PROBLEM DESCRIPTION :: Leaving the pictures aside, write out the whole listing below exactly.

○ ○ ○

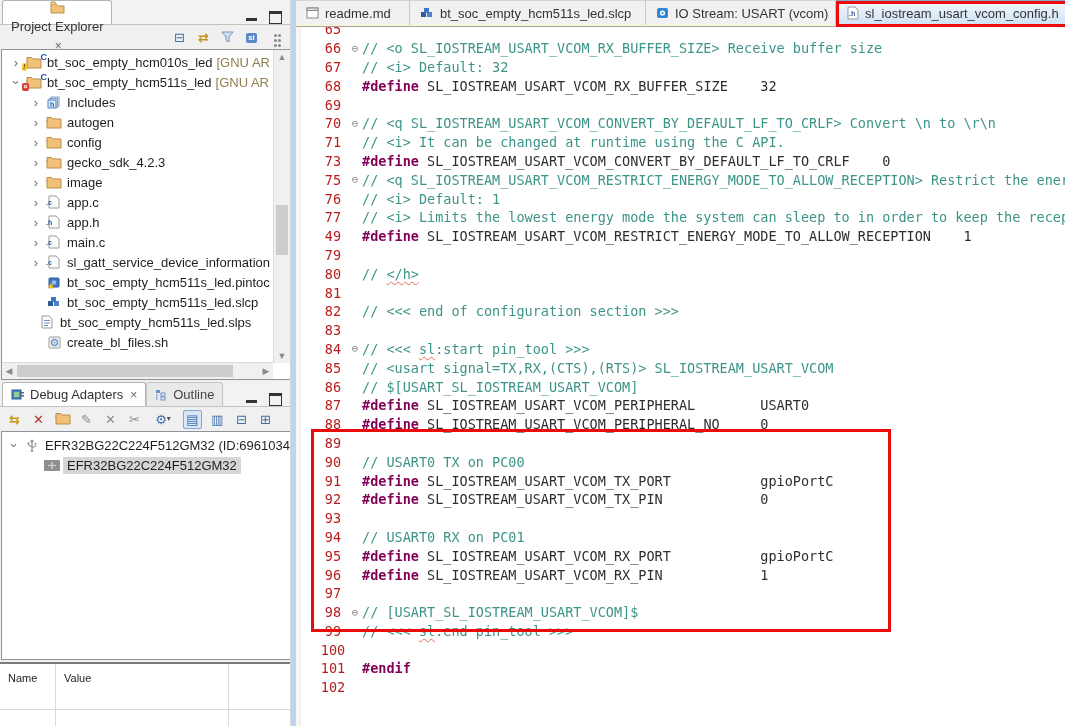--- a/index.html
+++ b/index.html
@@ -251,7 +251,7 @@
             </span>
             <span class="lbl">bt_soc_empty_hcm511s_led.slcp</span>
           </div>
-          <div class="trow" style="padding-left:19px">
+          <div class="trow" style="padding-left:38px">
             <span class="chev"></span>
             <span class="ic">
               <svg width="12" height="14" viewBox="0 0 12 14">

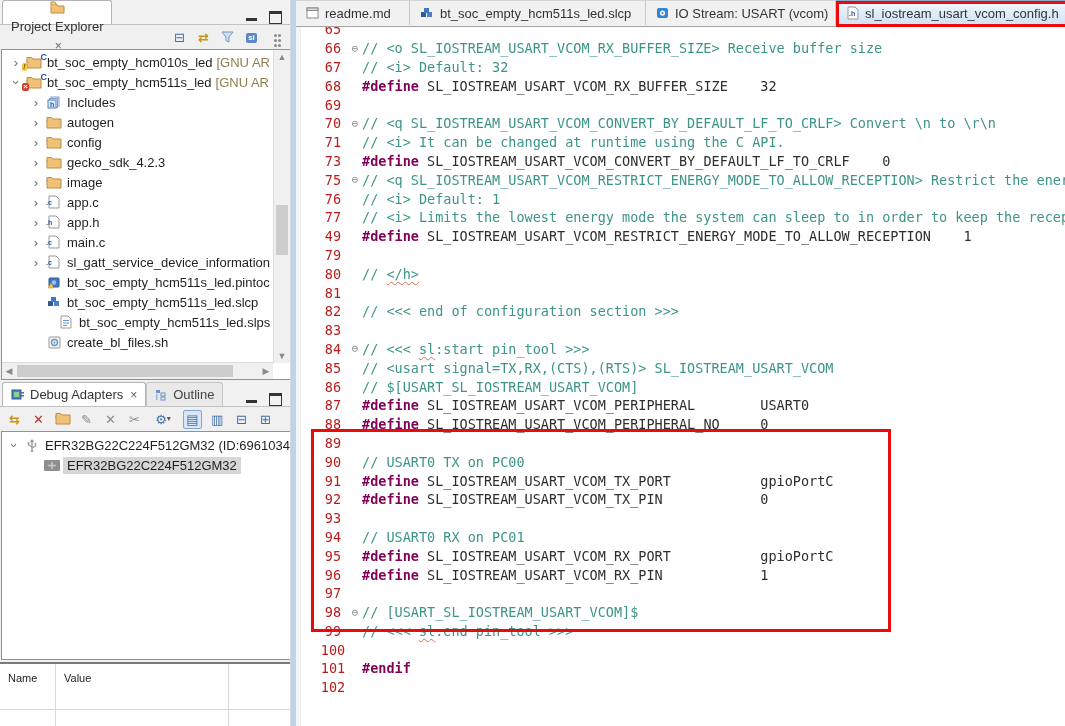--- a/index.html
+++ b/index.html
@@ -262,6 +262,17 @@
               </svg>
             </span>
             <span class="lbl">bt_soc_empty_hcm511s_led.slps</span>
+          </div>
+          <div class="trow" style="padding-left:26px">
+            <span class="chev"></span>
+            <span class="ic">
+              <svg width="13" height="13" viewBox="0 0 13 13">
+                <rect x="1" y="1" width="11" height="11" rx="1" fill="#f2f2f2" stroke="#9a9a9a"></rect>
+                <circle cx="6.5" cy="6.5" r="3" fill="none" stroke="#6b93c9" stroke-width="1.4"></circle>
+                <circle cx="6.5" cy="6.5" r="1" fill="#6b93c9"></circle>
+              </svg>
+            </span>
+            <span class="lbl">create_bl_files.bat</span>
           </div>
           <div class="trow" style="padding-left:26px">
             <span class="chev"></span>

○ ○ ○

ANSWER FOR THIS EXERCISE ::
--- a/index.html
+++ b/index.html
@@ -251,7 +251,7 @@
             </span>
             <span class="lbl">bt_soc_empty_hcm511s_led.slcp</span>
           </div>
-          <div class="trow" style="padding-left:19px">
+          <div class="trow" style="padding-left:38px">
             <span class="chev"></span>
             <span class="ic">
               <svg width="12" height="14" viewBox="0 0 12 14">

--- a/index.html
+++ b/index.html
@@ -262,6 +262,17 @@
               </svg>
             </span>
             <span class="lbl">bt_soc_empty_hcm511s_led.slps</span>
+          </div>
+          <div class="trow" style="padding-left:26px">
+            <span class="chev"></span>
+            <span class="ic">
+              <svg width="13" height="13" viewBox="0 0 13 13">
+                <rect x="1" y="1" width="11" height="11" rx="1" fill="#f2f2f2" stroke="#9a9a9a"></rect>
+                <circle cx="6.5" cy="6.5" r="3" fill="none" stroke="#6b93c9" stroke-width="1.4"></circle>
+                <circle cx="6.5" cy="6.5" r="1" fill="#6b93c9"></circle>
+              </svg>
+            </span>
+            <span class="lbl">create_bl_files.bat</span>
           </div>
           <div class="trow" style="padding-left:26px">
             <span class="chev"></span>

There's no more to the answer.